Alla vigilia dell’anno giubilare dedicato alla misericordia, proclamare dottore della Chiesa Gregorio di Narek è certamente un modo per riconoscere il valore del cantore della misericordia, la cui vita e le cui opere sono un inno all’immensa bontà di Dio, il Padre di Gesù.
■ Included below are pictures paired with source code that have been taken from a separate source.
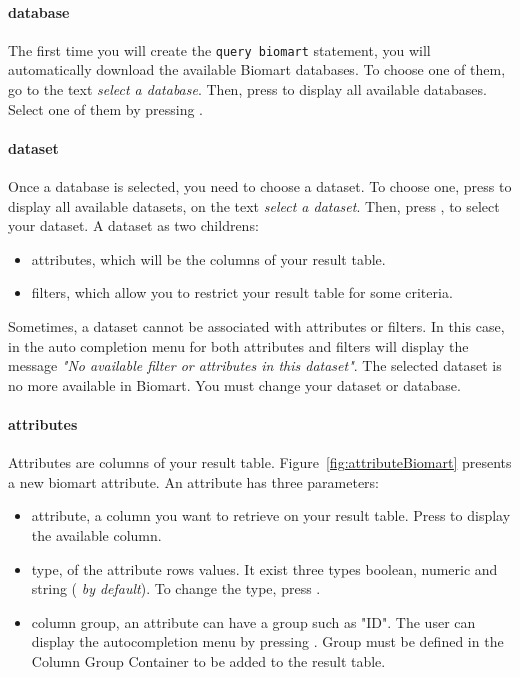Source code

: \paragraph{database}
The first time you will create the \texttt{query biomart} statement, you will automatically download the available Biomart databases. To choose one of them, go to the text \textit{select a database}. Then, press \keys{\ctrl+\space} to display all available databases. Select one of them by pressing \keys{\return}. 


 \paragraph{dataset} 
Once a database is selected, you need to choose a dataset. To choose one, press \keys{\ctrl+\space} to display all available datasets, on the text \textit{select a dataset}. Then, press \keys{\return}, to select your dataset. \newline
A dataset as two childrens:
\begin{itemize}
\item attributes, which will be the columns of your result table.
\item filters, which allow you to restrict your result table for some criteria.
\end{itemize}
\begin{remark}
Sometimes, a dataset cannot be associated with attributes or filters. In this case, in the auto completion menu for both attributes and filters will display the message \textit{"No available filter or attributes in this dataset"}. The selected dataset is no more available in Biomart. You must change your dataset or database. 
\end{remark}

\paragraph{attributes}
Attributes are columns of your result table. Figure~\ref{fig:attributeBiomart} presents a new biomart attribute. An attribute has three parameters:
\begin{itemize}
\item attribute, a column you want to retrieve on your result table. Press \keys{\ctrl+\space} to display the available column.
\item type, of  the attribute rows values. It exist three  types
boolean, numeric and string (\textit{ by default}). To change the type, press \keys{\ctrl+\space}.
\item column group, an attribute can have a group such as "ID". The user can display the autocompletion menu by pressing \keys{\ctrl+\space}. Group must be defined in the Column Group Container to be added to the result table.
\end{itemize}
Ma il gesto di papa Francesco, compiuto in questa settimana, ha pure un’ulteriore valenza. Il 24 aprile, infatti, si ricordano i 100 anni dell’arresto del grande poeta armeno Daniel Varujan, prima imprigionato con altri intellettuali, poi barbaramente ucciso a Istanbul dai giovani turchi: quel giorno è stato assunto come simbolo per ricordare il primo genocidio del secolo XX, quello del popolo armeno, un genocidio che i turchi non hanno ancora riconosciuto. Gli armeni chiamato il loro olocausto Metz Yeghérn, il «Grande Male»: si tratta della prima pulizia etnica di un secolo che chiude un millennio con altre orrende “pulizie”. La memoria di questo orrore deve essere custodita: dimenticarla infatti sarebbe stare al gioco perverso di coloro che hanno perpetrato questo omicidio di massa. Nella fede tuttavia non v’è spazio per alcuna forma di vendetta, ma solo per la giustizia e la misericordia, cantate con accenti incomparabili da Gregorio di Narek.